Midlife Pivot Series: Part 1
You’re not stuck. You’re at capacity.
Hey there,
This is hitting your inbox on a Tuesday because, well, life.
The last few weeks have been full. Work travel, day-to-day after-school activities, everything stacking in a way that leaves very little extra space.
And it got me thinking again about consistency. What it actually means, and who it’s really built for.
But also… why pivots feel so much harder in this season of life.
Show up every week.
Stay disciplined. Stay on track.
Here’s the part we often skip over:
Consistency assumes you have control over your time.
And most midlife moms don’t in a way that feels easy.

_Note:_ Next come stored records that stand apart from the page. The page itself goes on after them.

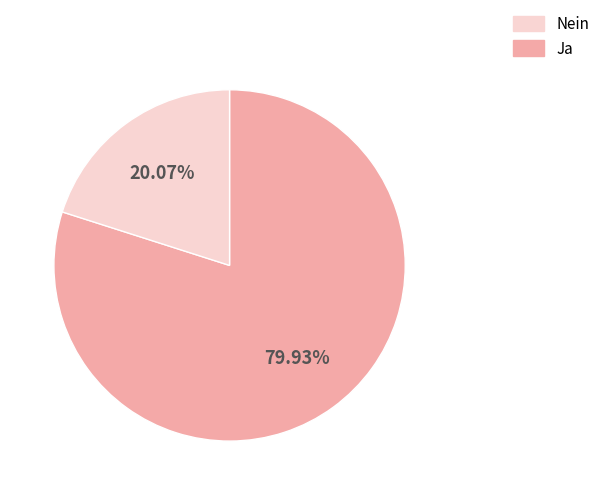

Is there any slice that represents more than half of the pie?

Yes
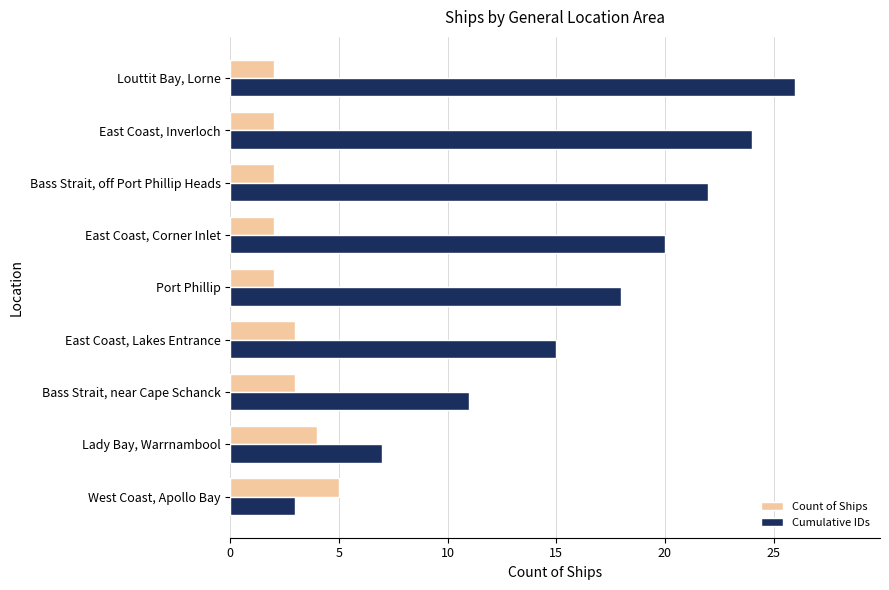

Count the Count of Ships values in the range 2 to 3.

7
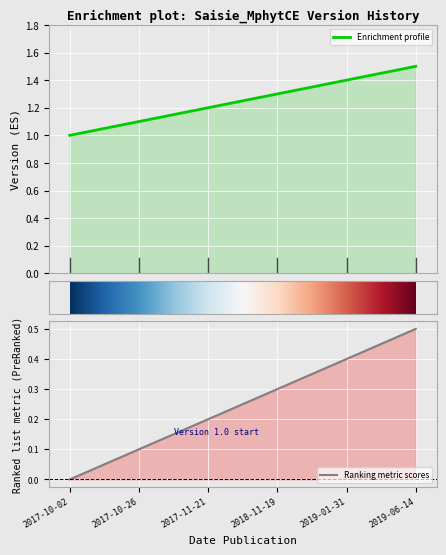

List the labels in order of value, largest first.

2019-06-14, 2019-01-31, 2018-11-19, 2017-11-21, 2017-10-26, 2017-10-02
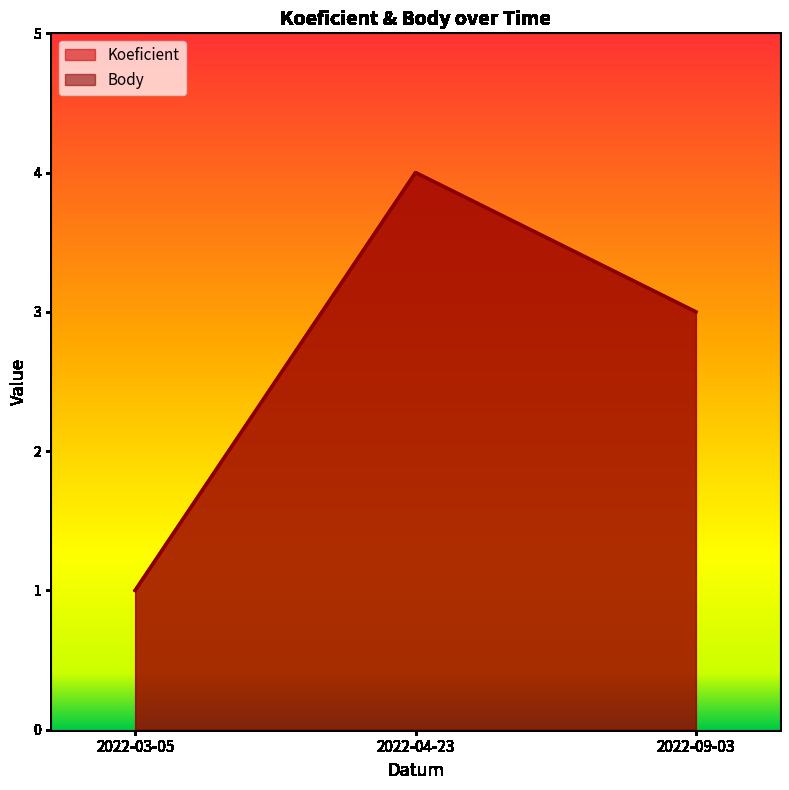

How many Body values are between 1 and 4?

3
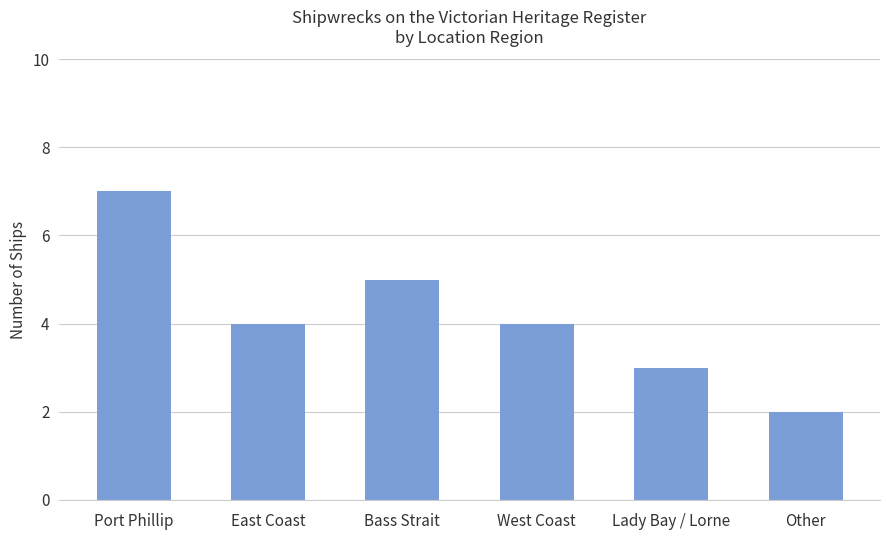

Read the value at Bass Strait.

5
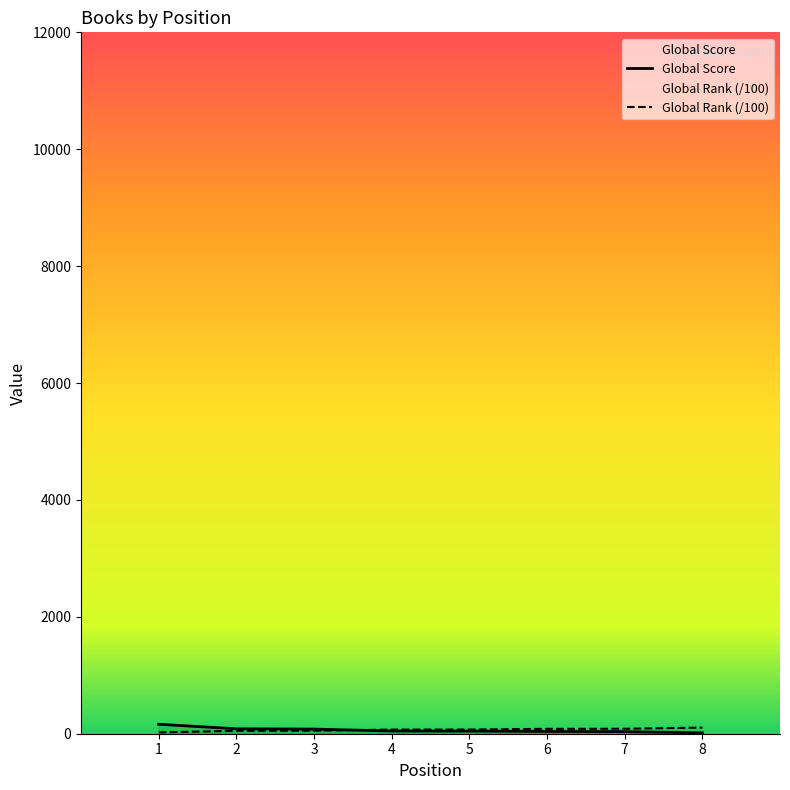

Which label corresponds to the smallest value in the chart?

8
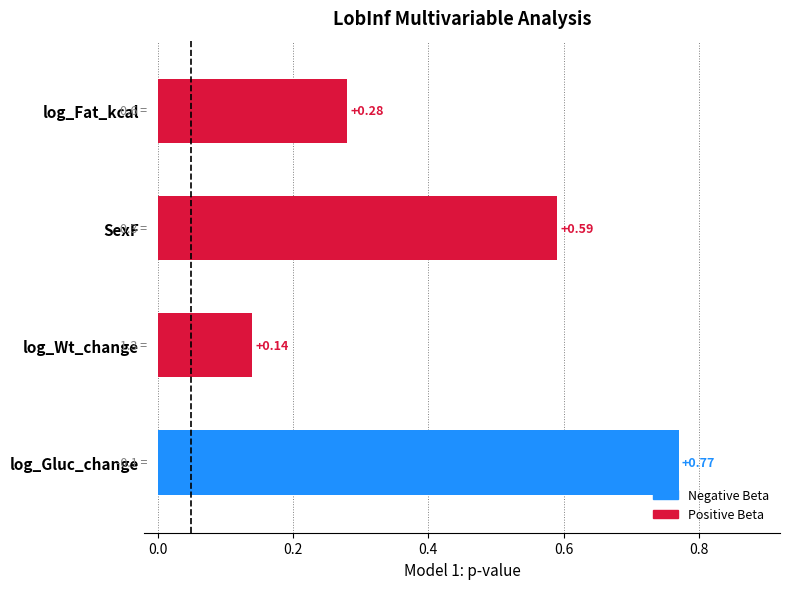

What is the label of the 1st bar from the bottom?

log_Gluc_change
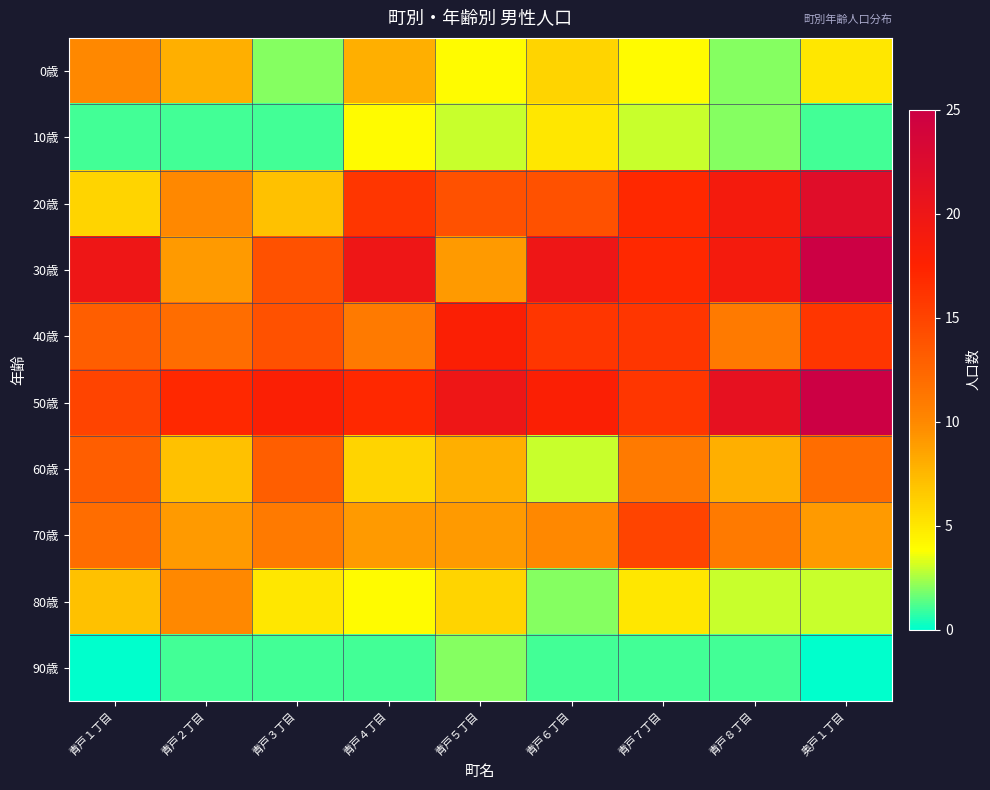

At which category does the chart reach its minimum across all series?

青戸１丁目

According to the Pew Research Center, mothers in dual-income households still spend significantly more time on caregiving and household management than their partners. And beyond the visible work, there’s the invisible load. The planning, remembering, coordinating that rarely gets accounted for but constantly consumes mental energy.
Add to that:
Women in their 30s and 40s are often in peak career years. McKinsey & Company calls this the “broken rung” phase, where advancement pressure is highest.
So no. If consistency feels hard, it’s not a mindset issue.
It’s a capacity reality.
And that same reality is what makes pivoting feel so heavy.
And it’s not just about time or energy.
It’s about impact.
Because at this stage, a pivot doesn’t just affect you.
It affects your family. Your routines. Your financial stability. The systems you’ve already built.
And suddenly, what might have once felt like an exciting change now carries weight.
Not because you’re overthinking it.
But because you’re considering more.
And that makes every decision feel heavier.
You’re not just busy.
You’re holding a life that has very little margin.
And somewhere in there, you’re trying to figure out what’s next.
So maybe the goal isn’t consistency.
Maybe it’s understanding your capacity.
There’s another part of this we don’t talk about enough.
A constant focus on consistency can quietly turn into guilt.
And moms know guilt well.
The kind that makes you feel like you’re always behind.
Like you should be doing more.
Like you’re somehow missing it.
Even when you’re already doing a lot.
Here’s a reframe:
You’re not falling short.
You’re operating within the reality of your life.
And instead of asking,
“Why haven’t I made a change yet?”
We can ask,
“What kind of change is actually possible within the capacity I have right now?”
That’s a very different question.
And a much more honest one.
Here’s what I’ve been wrestling with lately:
What does progress even look like in a season like this? When time and capacity feel more finite than ever before.
Most of what we’re shown is built around visible change.
Big moves. Clear pivots. Momentum people can point to.
But that’s not how it works.
Sometimes progress is inching forward.
Sometimes it’s inching sideways.
Sometimes it’s staying in place long enough to understand what direction even matters.
All of it counts.
What doesn’t serve us?
The overhyped version of change.
The “burn it all down,” “reinvent yourself overnight,” “do it all” energy.
It sounds inspiring.
But for most of us, it’s completely disconnected from reality.
Real pivots in midlife are quieter than that.
They’re built in small moments.
In small decisions.
In returning to something again and again when you can.
It’s easy to start following someone else’s timeline for change. But it’s a recipe for disappointment.
For me, I’ve found that chipping away is a much better strategy. Little by little, until something more tangible takes shape.
And when I catch myself comparing my pace to someone else’s, I close the app.
Your next chapter doesn’t need all the answers. It needs capacity and a little direction.
Intern Move of the Week (2 minutes)
Try this tiny experiment:
Take a simple inventory of your capacity.
Not just your time.
Everything you’re carrying.
Work.
Home.
Mental load.
Emotional weight.
The invisible things that don’t show up on a calendar.
Then ask yourself:
Given this season,
what kind of pivot is actually realistic right now?
Because midlife pivots don’t happen in a vacuum.
They happen inside full lives.
And when you understand your capacity,
you stop forcing timelines that were never designed for you.